/ 16 February 2017

Trump, our Constitution and when bullshit runs wild

Trumpomania: Bullshitters such as the US president
Trumpomania: Bullshitters such as the US president

In August last year, CNN commentator Fareed Zakaria invoked a famous 1986 essay by philosopher Harry Frankfurt to describe Donald Trump. Frankfurt distinguished the liar from the “bullshitter”.

“But the fact about himself that the liar hides is that he is attempting to lead us away from a correct apprehension of reality; we are not to know that he wants us to believe something he supposes to be false. The fact about himself that the bullshitter hides, on the other hand, is that the truth-values of his statements are of no central interest to him; what we are not to understand is that his intention is neither to report the truth nor to conceal it. This does not mean that his speech is anarchically impulsive, but that the motive guiding and controlling it is unconcerned with how the things about which he speaks truly are.”

To an extent, the liar, according to Frankfurt, understands that there is a truth and hence deliberately seeks to eschew it.
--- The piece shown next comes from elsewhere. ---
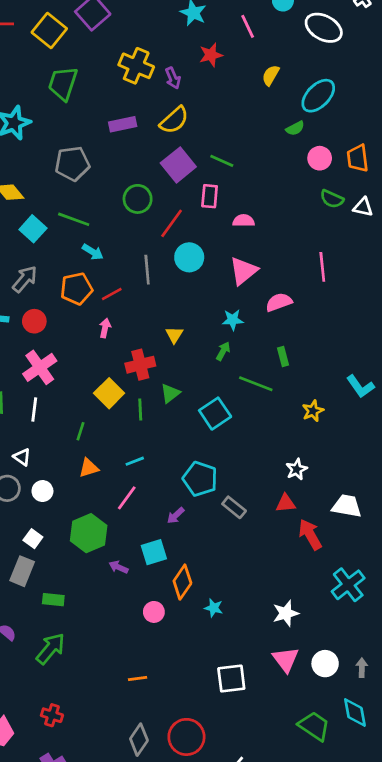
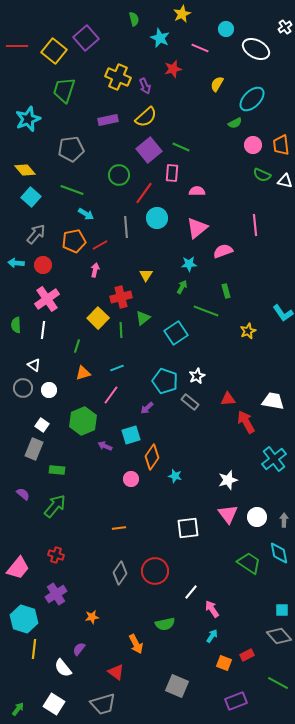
pink line: (248, 26) -> (200, 48), turned -42
cyan square: (33, 229) -> (31, 197), moved
white star: (297, 469) -> (197, 376), moved

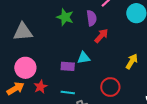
The bullshitter is not concerned with whether a truth statement exists; he or she is not concerned with reality, but only with how to bend a presentation to meet his or her overall political objectives.

Zakaria was seeking to provide a conceptual understanding of a man for whom accuracy of fact is irrelevant; only the argument buttressed by the claims is important – hence “alternative facts”.

Oddly, Zakaria’s comments did not elicit a Trump storm. So it was somewhat surprising that, when this newspaper’s columnist Eusebius McKaiser employed the same conceptual approach to President Jacob Zuma, it prompted a fierce reaction from the presidency. In itself, this response was ironic: it was Trump-like, and was launched against an article that had compared Zuma with Trump.

Leave aside the debate about the president. In an important way, the exchange highlights a significant, increasing and disturbing feature of the current South African political discourse: the widespread employment of arguments unhinged from any form of facts.

For example, it has now become an alternative fact that the Constitution is no more than a tool of “white monopoly capital”.

The Constitution in general, and the Bill of Rights in particular, promotes a vision of a social democracy in which the major concern is to ensure that all who live in South Africa can do so in dignity; this in turn compels a commitment to substantive equality. This fact about the Constitution is forgotten because it does not suit a particular political project.

In similar fashion, the fact that the majority of large corporations quoted on the JSE have as their major shareholders pension funds whose members are overwhelmingly from the working class is not convenient.

Hence, we need an alternative fact that allows for the capture of these corporations, not by workers but by a new comprador class.

Absa must “pay back the money”, we are told, even though the public protector is yet to issue a final report on the Bankorp/Absa bailout. But that is a fact and does not fit well with the narrative that, were it not for white monopoly capital, we would be living in utopia.

The skewed structure of the economy is a paramount problem. It remains a clear obstacle to the attainment of substantive equality as promised in the Constitution. But alternative facts are not being marshalled for the noble purpose of transformation – if they were, the focus would be on all forms of abuse of power, political and economic. Parliament would not be subjected to arguments that anticorruption legislation is at war with the transformation of the economy and that the Constitution must be scrapped.

South Africa was founded in 1994 on the basis of a constitutional system with, at its heart, deliberation and participation by all. This is the model of governance we chose. As recent developments in the United States show, democracy is seriously threatened when a narrative utterly divorced from reality is inspanned to promote a political programme that, ironically, is the very antithesis of what it is proclaimed to be by the purveyors of alternative facts.

Our Constitution was meant to ensure we never repeat our awful history. The apartheid government specialised in alternative facts, such as communist conspiracies and the superiority of white values, as well as the pernicious idea (much loved, too, by some market fundamentalists) that poverty is the fault of poor people. Likewise, Trump talks about the need to listen to the people when he actually means white people.

All of this discourse is incompatible with a society in which rational deliberation wins the day. So I leave aside who may or may not be a bullshitter. But the increase in bullshitting imperils the very structure of our democracy and, in particular, the ambition of empowering 50-million people.